• [Extrait cité]:

Vu la procédure suivante :
Procédures contentieuses antérieures :
I. Par une demande enregistrée le 25 janvier 2011, Mme H... C... a été regardée comme demandant au tribunal administratif de Nantes d'annuler la décision du 15 décembre 2011 par laquelle le ministre de l'intérieur, de l'outre-mer, des collectivités territoriales et de l'immigration, saisi d'un recours préalable, a rejeté sa demande d'acquisition de la nationalité française.
Par un jugement n° 1100690 du 13 juin 2013, le tribunal administratif de Nantes a rejeté sa demande.
II. Par une demande enregistrée le 2 février 2012, Mme H... C... a demandé au tribunal administratif de Nantes d'annuler la décision du 15 décembre 2011 par laquelle le ministre de l'intérieur, de l'outre-mer, des collectivités territoriales et de l'immigration a rejeté sa demande d'acquisition de la nationalité française.
Par un jugement n°1201162 du 9 avril 2014, le tribunal administratif de Nantes a rejeté sa demande.
Procédures devant la cour :
I. Par une requête et des mémoires, enregistrés les 5 septembre 2013, 30 novembre 2018, 13 janvier 2020 et 13 février 2020 sous le n°13NT02534, Mme H... C..., représentée par Me F..., demande à la cour :
1°) de sursoir à statuer dans l'attente de l'issue de la procédure pénale initiée devant le tribunal de grande instance de Toulouse ;
2°) d'annuler le jugement du tribunal administratif de Nantes du 13 juin 2013 ;
3°) d'annuler la décision du ministre de l'intérieur, de l'outre-mer, des collectivités territoriales et de l'immigration du 15 décembre 2011 ;
4°) de mettre à la charge de l'Etat une somme de 1 500 euros au titre des dispositions de l'article L. 761-1 du code de justice administrative.

• [Jeu de données]:

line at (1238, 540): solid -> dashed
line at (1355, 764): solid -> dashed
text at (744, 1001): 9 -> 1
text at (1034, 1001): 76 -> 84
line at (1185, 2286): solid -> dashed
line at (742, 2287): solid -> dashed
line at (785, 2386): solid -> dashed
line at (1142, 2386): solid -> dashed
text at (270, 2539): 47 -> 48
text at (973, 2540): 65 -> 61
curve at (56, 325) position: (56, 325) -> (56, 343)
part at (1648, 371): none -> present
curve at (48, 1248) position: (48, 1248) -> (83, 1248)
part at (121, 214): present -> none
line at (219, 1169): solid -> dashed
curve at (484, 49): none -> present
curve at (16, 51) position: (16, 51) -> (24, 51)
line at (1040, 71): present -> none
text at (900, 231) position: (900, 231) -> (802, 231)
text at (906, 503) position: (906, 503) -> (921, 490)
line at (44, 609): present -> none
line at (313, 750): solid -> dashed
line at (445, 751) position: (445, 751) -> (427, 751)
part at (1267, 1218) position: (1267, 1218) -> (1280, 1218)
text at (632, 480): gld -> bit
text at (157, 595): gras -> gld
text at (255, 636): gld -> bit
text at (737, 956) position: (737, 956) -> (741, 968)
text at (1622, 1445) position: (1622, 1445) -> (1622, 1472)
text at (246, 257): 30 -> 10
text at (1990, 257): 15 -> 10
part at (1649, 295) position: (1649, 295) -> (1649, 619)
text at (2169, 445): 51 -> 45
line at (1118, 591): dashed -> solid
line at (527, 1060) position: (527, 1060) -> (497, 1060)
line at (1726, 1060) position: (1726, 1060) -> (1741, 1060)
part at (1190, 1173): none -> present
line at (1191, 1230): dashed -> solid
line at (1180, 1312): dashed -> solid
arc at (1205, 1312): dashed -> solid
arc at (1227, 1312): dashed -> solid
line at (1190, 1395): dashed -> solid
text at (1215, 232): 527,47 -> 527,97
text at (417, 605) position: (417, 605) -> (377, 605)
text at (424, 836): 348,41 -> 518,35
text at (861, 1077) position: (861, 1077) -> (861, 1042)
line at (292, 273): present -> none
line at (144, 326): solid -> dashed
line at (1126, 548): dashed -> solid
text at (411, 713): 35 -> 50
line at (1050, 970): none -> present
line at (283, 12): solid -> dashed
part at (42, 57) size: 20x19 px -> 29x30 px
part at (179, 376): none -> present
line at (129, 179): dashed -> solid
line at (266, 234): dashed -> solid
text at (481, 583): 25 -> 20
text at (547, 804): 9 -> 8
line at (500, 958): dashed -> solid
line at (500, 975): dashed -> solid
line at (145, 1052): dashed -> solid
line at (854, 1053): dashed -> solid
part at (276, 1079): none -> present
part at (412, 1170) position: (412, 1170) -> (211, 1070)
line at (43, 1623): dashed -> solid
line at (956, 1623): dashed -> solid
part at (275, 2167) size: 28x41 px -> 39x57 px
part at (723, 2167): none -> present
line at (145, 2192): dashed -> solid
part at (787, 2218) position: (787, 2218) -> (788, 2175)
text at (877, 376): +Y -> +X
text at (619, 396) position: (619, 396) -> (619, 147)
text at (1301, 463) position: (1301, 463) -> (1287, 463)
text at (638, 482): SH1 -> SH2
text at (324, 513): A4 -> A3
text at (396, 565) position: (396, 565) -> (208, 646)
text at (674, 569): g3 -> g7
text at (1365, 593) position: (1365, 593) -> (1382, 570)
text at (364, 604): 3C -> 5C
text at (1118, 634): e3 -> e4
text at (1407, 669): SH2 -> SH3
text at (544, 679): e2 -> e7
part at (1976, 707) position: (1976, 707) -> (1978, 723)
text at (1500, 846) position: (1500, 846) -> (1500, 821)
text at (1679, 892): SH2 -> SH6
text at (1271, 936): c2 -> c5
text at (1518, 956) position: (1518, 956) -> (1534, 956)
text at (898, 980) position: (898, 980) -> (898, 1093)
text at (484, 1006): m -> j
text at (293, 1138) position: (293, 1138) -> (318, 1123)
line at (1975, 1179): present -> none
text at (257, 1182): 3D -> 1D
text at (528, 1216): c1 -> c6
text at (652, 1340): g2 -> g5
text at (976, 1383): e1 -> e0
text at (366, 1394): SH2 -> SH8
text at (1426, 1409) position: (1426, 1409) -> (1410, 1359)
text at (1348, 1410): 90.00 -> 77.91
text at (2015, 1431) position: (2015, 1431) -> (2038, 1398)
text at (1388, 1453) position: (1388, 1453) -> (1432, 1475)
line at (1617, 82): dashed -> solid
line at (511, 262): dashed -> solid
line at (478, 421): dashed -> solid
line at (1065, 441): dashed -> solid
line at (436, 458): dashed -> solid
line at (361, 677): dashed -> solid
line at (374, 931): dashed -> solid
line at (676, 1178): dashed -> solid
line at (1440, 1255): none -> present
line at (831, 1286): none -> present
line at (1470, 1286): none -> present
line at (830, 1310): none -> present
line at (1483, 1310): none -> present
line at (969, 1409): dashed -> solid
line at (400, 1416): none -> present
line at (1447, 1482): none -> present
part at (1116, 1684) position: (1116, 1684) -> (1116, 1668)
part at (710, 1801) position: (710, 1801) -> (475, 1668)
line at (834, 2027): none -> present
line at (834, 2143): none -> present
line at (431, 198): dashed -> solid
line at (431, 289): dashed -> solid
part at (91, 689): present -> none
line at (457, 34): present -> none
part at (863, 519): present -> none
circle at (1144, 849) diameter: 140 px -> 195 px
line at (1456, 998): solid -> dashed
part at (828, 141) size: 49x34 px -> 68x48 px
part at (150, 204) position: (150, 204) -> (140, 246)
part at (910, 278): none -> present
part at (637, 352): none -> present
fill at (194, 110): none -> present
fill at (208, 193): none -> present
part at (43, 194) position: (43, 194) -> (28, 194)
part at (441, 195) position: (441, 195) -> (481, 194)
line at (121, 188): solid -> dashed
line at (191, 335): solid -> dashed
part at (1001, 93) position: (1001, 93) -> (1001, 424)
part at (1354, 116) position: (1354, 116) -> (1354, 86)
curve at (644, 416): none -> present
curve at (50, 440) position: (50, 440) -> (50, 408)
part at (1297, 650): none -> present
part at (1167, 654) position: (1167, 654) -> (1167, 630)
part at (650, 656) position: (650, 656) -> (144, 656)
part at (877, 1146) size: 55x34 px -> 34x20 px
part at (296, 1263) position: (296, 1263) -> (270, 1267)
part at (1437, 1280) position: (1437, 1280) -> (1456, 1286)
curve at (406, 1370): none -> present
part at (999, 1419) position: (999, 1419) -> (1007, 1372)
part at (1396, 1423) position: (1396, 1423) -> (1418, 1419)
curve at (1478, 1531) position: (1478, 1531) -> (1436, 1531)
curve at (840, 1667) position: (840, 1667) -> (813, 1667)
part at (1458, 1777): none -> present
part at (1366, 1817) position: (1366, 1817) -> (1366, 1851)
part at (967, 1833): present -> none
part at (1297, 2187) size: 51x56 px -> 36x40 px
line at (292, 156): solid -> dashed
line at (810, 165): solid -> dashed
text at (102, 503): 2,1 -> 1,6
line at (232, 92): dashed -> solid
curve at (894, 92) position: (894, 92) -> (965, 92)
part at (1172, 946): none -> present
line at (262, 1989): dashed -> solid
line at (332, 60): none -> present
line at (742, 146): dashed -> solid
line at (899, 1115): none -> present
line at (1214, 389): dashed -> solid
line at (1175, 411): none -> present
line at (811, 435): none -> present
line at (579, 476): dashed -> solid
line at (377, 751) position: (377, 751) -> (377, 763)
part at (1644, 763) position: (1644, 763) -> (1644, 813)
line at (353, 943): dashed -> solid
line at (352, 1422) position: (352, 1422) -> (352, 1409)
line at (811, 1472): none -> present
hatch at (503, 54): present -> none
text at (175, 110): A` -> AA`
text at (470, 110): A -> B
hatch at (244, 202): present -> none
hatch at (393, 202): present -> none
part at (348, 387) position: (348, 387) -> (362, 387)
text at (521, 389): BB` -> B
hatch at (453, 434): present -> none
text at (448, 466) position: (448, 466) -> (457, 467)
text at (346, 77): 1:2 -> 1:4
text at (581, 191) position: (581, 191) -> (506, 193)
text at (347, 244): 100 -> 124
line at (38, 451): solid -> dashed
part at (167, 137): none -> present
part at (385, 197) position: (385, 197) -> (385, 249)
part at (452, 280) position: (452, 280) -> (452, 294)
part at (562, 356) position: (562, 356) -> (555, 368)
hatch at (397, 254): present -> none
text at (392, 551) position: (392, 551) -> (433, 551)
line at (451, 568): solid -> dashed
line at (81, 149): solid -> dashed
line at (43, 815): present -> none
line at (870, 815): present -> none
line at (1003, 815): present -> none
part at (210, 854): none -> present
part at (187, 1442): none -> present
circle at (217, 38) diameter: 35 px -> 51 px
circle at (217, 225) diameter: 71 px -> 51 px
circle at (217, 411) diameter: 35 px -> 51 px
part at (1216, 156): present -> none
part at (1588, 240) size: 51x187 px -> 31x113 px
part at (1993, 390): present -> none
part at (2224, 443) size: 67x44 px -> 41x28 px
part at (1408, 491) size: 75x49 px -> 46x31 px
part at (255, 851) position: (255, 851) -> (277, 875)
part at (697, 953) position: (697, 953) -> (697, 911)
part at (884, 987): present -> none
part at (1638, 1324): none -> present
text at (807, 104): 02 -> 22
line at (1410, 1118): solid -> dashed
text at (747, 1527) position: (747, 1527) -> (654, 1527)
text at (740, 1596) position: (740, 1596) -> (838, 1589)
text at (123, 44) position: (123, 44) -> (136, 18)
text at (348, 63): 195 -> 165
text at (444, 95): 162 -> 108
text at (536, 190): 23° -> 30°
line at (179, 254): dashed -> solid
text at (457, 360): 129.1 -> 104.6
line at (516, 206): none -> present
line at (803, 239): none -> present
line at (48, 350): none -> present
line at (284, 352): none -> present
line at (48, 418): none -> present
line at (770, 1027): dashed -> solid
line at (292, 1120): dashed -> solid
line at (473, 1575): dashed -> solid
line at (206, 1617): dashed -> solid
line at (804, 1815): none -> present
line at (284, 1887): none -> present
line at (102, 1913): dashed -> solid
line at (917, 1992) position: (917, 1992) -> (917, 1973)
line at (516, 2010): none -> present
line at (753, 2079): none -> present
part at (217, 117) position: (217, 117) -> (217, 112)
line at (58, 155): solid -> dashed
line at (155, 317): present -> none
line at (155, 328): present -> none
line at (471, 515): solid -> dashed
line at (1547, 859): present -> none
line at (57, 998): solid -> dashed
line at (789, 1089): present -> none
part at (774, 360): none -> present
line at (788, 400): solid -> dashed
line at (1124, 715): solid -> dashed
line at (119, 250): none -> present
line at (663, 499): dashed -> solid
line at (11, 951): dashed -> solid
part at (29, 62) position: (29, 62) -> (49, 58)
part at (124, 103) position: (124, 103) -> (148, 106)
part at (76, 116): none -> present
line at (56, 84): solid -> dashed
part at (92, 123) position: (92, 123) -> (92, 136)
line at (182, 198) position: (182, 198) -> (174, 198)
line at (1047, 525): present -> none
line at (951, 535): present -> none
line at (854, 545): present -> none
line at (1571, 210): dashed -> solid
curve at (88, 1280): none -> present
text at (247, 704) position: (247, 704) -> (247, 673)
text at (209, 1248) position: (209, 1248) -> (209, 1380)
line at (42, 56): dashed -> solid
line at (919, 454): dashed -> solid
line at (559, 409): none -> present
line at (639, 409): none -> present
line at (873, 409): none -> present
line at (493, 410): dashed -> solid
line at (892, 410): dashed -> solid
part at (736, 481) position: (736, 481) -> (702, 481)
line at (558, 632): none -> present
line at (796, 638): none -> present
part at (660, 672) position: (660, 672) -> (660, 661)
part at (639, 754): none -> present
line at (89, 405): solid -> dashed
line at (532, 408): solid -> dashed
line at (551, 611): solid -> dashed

• [Travail à faire]:
a - Dans l'extrait cité, relevez toutes les dates d'enregistrement de la requête et des mémoires déposés devant la cour sous le n°13NT02534.
b - D'après l'extrait cité, quelle somme Mme H... C... demande-t-elle à la cour de mettre à la charge de l'État ?

• [Corrigé]:
a - 5 septembre 2013, 30 novembre 2018, 13 janvier 2020 et 13 février 2020.

b - Une somme de 1 500 euros, au titre de l'article L. 761-1 du code de justice administrative.